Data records
——————

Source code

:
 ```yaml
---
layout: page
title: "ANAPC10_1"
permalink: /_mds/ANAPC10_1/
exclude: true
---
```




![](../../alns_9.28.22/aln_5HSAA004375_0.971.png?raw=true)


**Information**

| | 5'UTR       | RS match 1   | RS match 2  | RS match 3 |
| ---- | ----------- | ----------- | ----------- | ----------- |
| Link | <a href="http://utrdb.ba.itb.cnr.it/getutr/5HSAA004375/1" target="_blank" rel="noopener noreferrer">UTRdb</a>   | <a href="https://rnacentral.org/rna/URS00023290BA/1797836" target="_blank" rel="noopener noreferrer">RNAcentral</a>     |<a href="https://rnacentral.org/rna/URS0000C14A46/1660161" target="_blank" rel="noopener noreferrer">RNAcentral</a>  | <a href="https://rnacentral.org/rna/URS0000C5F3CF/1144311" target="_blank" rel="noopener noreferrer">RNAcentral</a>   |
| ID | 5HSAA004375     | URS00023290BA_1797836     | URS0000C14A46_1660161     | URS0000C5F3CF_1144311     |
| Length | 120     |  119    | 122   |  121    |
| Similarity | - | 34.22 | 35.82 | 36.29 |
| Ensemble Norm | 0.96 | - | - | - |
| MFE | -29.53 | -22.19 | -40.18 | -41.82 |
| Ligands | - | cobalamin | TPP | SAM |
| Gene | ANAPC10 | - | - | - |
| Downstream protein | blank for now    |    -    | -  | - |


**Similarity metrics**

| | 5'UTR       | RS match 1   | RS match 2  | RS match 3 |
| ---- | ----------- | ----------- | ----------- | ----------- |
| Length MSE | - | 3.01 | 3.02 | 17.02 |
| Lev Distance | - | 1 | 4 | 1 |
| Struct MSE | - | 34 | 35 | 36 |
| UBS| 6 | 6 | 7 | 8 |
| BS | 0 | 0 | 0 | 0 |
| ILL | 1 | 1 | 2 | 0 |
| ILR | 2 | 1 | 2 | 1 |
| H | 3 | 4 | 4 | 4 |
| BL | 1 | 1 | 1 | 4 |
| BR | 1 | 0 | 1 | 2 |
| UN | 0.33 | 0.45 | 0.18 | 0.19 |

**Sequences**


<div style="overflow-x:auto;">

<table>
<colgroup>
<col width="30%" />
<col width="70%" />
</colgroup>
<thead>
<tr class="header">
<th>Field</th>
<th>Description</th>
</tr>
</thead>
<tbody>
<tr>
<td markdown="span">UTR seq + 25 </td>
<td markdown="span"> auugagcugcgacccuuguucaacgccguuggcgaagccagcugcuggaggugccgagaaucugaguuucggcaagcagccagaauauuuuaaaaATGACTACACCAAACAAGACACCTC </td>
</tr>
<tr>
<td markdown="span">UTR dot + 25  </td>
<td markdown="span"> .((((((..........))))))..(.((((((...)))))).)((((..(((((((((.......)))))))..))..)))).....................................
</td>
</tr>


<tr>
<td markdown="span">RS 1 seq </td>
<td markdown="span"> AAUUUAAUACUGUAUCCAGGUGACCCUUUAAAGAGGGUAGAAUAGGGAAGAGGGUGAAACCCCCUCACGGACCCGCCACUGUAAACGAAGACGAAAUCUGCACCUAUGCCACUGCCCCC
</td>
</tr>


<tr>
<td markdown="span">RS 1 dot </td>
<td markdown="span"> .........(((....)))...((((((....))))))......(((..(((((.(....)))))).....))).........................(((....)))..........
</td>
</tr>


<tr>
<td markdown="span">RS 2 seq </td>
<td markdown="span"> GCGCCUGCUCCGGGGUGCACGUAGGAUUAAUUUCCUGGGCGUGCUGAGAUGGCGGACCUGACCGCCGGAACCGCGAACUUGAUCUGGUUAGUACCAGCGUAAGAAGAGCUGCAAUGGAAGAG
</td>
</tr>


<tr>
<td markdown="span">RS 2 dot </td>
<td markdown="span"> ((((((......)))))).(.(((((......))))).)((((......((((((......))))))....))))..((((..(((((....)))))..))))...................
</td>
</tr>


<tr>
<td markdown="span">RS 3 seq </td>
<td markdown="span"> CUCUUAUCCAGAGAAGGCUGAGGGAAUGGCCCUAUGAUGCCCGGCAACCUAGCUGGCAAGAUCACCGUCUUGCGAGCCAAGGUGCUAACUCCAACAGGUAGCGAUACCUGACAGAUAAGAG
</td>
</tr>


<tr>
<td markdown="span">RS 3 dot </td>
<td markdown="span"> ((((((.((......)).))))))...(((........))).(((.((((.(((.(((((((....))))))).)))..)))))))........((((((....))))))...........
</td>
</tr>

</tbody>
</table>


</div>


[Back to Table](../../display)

——————

- _Work required_:
Would you copy every line of the entries in which "true" appears?

- _Exercise result_:
exclude: true
![](../../alns_9.28.22/aln_5HSAA004375_0.971.png?raw=true)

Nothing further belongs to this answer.